Document text:
Updated: Aug 20, 2022



There is precious little engraved on this headstone at Hop Store Cemetery just outside Ypres to hint at the man buried beneath it.


“85874 Drive S Woods, Royal Field Artillery, 6th August 1915, aged 35.”

That’s it; no lovingly-chosen epitaph, not even his first name.

The CWGC which keeps his headstone so beautifully tells us he was the son of the late John Woods and his wife Mary, of Darlington, Co. Durham and that he served in the South African War.

A place to start, at least.

So let me tell you what I have found out about this brave man.

His name is Sam.

In 1881, there he is in Darlington, aged 1, his parents’ first (and maybe only) child; Dad is a 27 year old Irish-born wood sawyer and Mum a local girl, barely 20 years old.

Ten years later, little Sam is living alone with his Uncle Samuel and Aunt Elizabeth and their family in Stockton and when he enlists into the Army Service Corps aged 18 and a half, he gives his Uncle as his Next of Kin.

He has been working as a groom; he has blue eyes, brown hair and scars on both his legs.

He spent a year in South Africa, fighting the Boer War, looking after the horses with the Army Service Corps through 1899 and 1900, and was discharged to the Reserve after serving his agreed three-year term of engagement in 1902.

He stays in London and finds what work he can as a groom, horses being his solace and refuge in life, his friends who he understood and who understood him, but it was hard to get regular work and misfortune dogged him. He seems to have had no support network back home, no Alamo, on which he could count.

Data:
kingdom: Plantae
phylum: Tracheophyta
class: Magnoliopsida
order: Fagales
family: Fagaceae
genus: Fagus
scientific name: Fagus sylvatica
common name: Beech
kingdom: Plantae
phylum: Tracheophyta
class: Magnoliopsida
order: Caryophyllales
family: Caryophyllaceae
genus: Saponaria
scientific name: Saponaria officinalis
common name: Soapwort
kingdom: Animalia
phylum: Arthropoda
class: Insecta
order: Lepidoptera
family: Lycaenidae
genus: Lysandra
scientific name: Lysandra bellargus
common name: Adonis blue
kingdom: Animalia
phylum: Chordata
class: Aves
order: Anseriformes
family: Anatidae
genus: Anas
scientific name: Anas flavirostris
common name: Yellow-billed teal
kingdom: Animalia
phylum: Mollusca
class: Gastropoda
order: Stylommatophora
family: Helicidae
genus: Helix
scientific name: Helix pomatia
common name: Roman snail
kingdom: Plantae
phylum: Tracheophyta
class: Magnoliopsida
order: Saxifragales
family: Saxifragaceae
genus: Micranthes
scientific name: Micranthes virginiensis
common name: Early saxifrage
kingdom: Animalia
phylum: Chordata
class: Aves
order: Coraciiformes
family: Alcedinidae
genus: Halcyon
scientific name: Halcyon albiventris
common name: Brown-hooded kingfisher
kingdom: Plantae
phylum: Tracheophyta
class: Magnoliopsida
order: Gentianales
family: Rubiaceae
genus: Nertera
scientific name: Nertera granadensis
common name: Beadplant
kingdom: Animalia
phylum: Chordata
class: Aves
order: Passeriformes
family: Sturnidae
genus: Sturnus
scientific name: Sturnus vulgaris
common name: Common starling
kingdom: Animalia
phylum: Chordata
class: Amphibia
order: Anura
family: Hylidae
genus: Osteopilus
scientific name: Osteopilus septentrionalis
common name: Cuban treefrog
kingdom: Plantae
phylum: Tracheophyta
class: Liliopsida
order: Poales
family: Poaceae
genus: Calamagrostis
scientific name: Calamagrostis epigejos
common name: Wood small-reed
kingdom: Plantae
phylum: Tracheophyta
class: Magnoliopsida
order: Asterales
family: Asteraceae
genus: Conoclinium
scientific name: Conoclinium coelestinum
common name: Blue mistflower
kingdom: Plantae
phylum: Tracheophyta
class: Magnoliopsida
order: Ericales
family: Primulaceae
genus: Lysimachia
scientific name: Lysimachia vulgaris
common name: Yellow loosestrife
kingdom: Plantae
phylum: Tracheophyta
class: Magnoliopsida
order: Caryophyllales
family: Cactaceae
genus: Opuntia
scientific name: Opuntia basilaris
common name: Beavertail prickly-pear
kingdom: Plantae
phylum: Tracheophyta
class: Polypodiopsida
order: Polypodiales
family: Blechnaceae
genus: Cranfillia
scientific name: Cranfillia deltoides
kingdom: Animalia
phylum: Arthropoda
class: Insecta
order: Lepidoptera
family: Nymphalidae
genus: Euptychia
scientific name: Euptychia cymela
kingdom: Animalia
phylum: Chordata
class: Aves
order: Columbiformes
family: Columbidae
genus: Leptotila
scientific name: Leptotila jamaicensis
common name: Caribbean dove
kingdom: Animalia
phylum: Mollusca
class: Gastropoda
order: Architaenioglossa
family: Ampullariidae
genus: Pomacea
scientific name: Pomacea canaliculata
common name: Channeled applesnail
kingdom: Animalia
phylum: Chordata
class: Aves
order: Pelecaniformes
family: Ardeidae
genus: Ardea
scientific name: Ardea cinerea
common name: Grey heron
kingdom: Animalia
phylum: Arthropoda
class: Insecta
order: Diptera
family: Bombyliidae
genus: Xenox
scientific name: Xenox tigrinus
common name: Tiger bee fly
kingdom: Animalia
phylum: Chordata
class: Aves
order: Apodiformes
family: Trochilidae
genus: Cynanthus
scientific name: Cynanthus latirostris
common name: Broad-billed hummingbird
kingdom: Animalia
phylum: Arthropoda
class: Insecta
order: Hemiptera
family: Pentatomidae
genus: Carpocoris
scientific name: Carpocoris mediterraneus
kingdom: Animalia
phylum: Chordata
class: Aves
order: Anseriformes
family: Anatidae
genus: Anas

Written instruction A: From the text about Sam Woods above, extract the stretch from "His name is" through "20 years old.".
Written instruction B: In the text about Sam Woods, what work had he been doing when he enlisted in the Army Service Corps?

Task solution A:
His name is Sam.

In 1881, there he is in Darlington, aged 1, his parents’ first (and maybe only) child; Dad is a 27 year old Irish-born wood sawyer and Mum a local girl, barely 20 years old.

Task solution B: He had been working as a groom.